CLAUDIA LOVE FOREVER (2008) de Jérôme Marichy
Ce long métrage documentaire de Jérôme Marichy a fait sa première mondiale le 7 septembre dernier lors du 6e Festival du Grand Moiré, à Airvault près de Tours. Entre-temps le cinéaste a refait le montage et son film vient d’être commercialisé en DVD au début 2008. «Claudia Love Forever » est sur la vie d’une artiste - peintre transsexuelle française qui est né Claude en 1936. Aujourd’hui âgée de 72 ans, elle nous présente sa vie singulière. Ce film n’est pas un compte-rendu d’une vie pleine d’imprévus, mais plutôt une œuvre de transgression très forte sur le mythe de la «virilité » et du statut artistique.
Sur la jaquette du film nous pouvons lire : « L’histoire d’une femme qui fit la guerre d’Algérie dans son corps d’homme ». Tout en étant moi-même insoumis au service militaire de mon pays, j’ai regardé ce film avec une attention particulière.
La première séquence nous montre Claudia en train de parler devant la caméra du cinéaste Marichy. Il est né Claude Bonnin à la Villette et quand la deuxième guerre mondiale a commencé, sa famille part en exode à Moulins. Son salon est rempli de ses peintures naïves. Elle revient tout le temps en arrière, nous disant que son père travaillait aux abattoirs. Le tableau classique «Le bœuf écorché » (1655) de Rembrandt van Ryn s’ajoute en insert. C’est la preuve métaphorique que notre héros est quelqu’un de noble.

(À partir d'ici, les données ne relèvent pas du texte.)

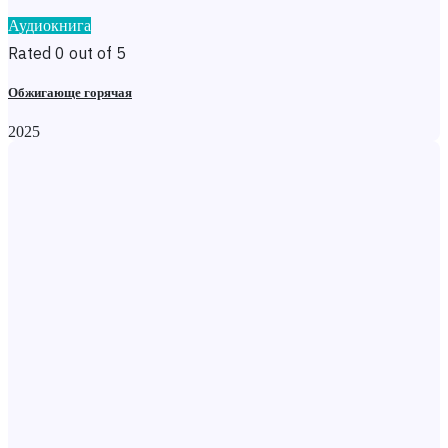
Аудиокнига
Rated 0 out of 5
Обжигающе горячая
2025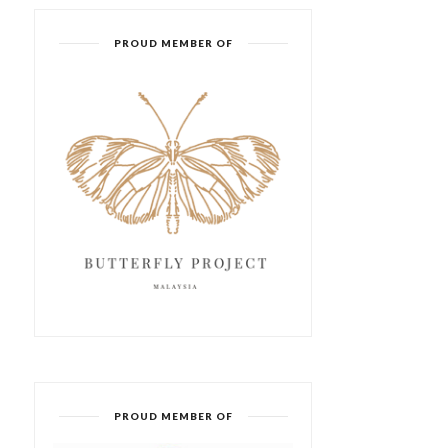
PROUD MEMBER OF
PROUD MEMBER OF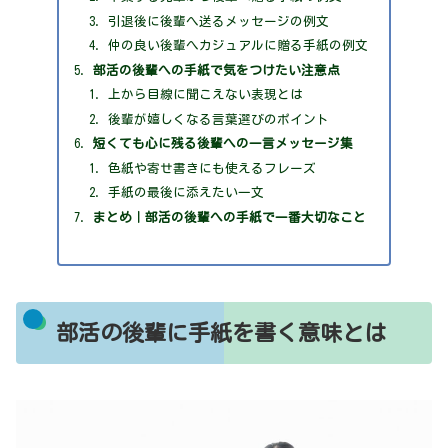
引退後に後輩へ送るメッセージの例文
仲の良い後輩へカジュアルに贈る手紙の例文
部活の後輩への手紙で気をつけたい注意点
上から目線に聞こえない表現とは
後輩が嬉しくなる言葉選びのポイント
短くても心に残る後輩への一言メッセージ集
色紙や寄せ書きにも使えるフレーズ
手紙の最後に添えたい一文
まとめ｜部活の後輩への手紙で一番大切なこと
部活の後輩に手紙を書く意味とは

Il nous guide simultanément sur son jardin fleuri. C’est symbolique parce que ses paroles suivantes nous parlent d’une période heureuse. Il est devenu maçon pour l’amour d’un garçon et, peu de temps après, il est devenu danseur travesti, puis fait un essai dans le cabaret célèbre «Chez Madame Arthur » à Pigalle. Il avait à l’époque un ami qui jouait les rôles d’hommes et lui Claude les rôles de femmes.

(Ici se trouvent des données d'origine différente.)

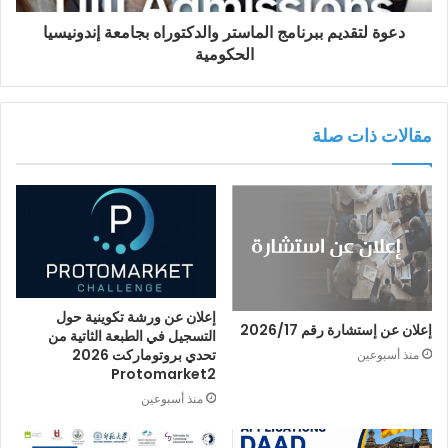
دعوة لتقديم ببرنامج الماستر والدكتوراه بجامعة إندونيسيا
الحكومية
مقالات ذات صلة
إعلان عن ورشة تكوينية حول
إعلان عن إستشارة رقم 2026/17
التسجيل في الطبعة الثاتية من
تحدي بروتوماركت 2026
منذ أسبوعين
Protomarket2
منذ أسبوعين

La guerre d’Algérie a éclaté à la fin des années 50. Claude est appelé du contingent en 1956 pour combattre avec l’armée française. Les images changent et deviennent en noir et blanc. Les inserts des reportages de cette époque tragique changent le ton. Son ex amant tué lors de cette guerre, il l’apprend par le biais d’une lettre de sa mère. Il se souvient des attentats et il pleure du bilan des tueries. Un amant algérien passager n’a pas suffi à le consolider.
C’est à partir de 1970 qu’il commence les hormones. Les images redeviennent en couleurs. Une vie heureuse commence ? Se sentant comme une femme maintenant, elle commence à se prostituer au bois de Boulogne puis de Vincennes. Un nouveau calvaire commence, celui qui marque la fin de l’ère Pompidou. Mais heureusement les années récentes viennent. Une longue ellipse temporelle marque les années «folles » de prostitution. Aujourd’hui retirée à la campagne elle se livre à sa passion de toujours, la peinture.

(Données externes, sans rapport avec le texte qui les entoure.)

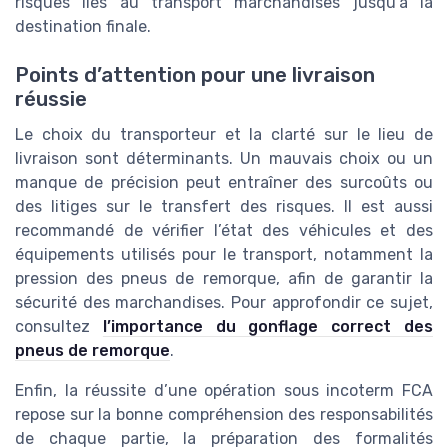
risques liés au transport marchandises jusqu’à la
destination finale.
Points d’attention pour une livraison
réussie
Le choix du transporteur et la clarté sur le lieu de
livraison sont déterminants. Un mauvais choix ou un
manque de précision peut entraîner des surcoûts ou
des litiges sur le transfert des risques. Il est aussi
recommandé de vérifier l’état des véhicules et des
équipements utilisés pour le transport, notamment la
pression des pneus de remorque, afin de garantir la
sécurité des marchandises. Pour approfondir ce sujet,
consultez
l’importance du gonflage correct des
pneus de remorque
.
Enfin, la réussite d’une opération sous incoterm FCA
repose sur la bonne compréhension des responsabilités
de chaque partie, la préparation des formalités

Malgré le coté brut de ses peintures, une vitalité et un souffle de vie se dégagent de son art qui est inspiré surtout de formes féminines. Un portrait naïf d’Édith Piaf, qui existe en plusieurs variations, vient briser les normes esthétiques de l’art officiel des galeries parisiennes et des autres institutions académiques. Piaf est un simple exemple parmi d’autres de l’art officiel. L’art de Claudia est un commentaire fort sur le coté artificiel et «insuffisant » de l’art institutionnalisé des centres nationaux qui exposent uniquement les clichés de l’histoire de l’art moderne et contemporain.
Le cinéaste Marichy, un cinéaste très important du film alternatif, avec ce film fort nous présente son opinion très respectable et pertinente, malgré le fait qu’elle soit suggérée et pas prononcée pendant le commentaire verbal, que cet art brut ou naïf sera l’étape suivante de l’histoire de l’art, une étape qui marquera la fin des institutions académiques.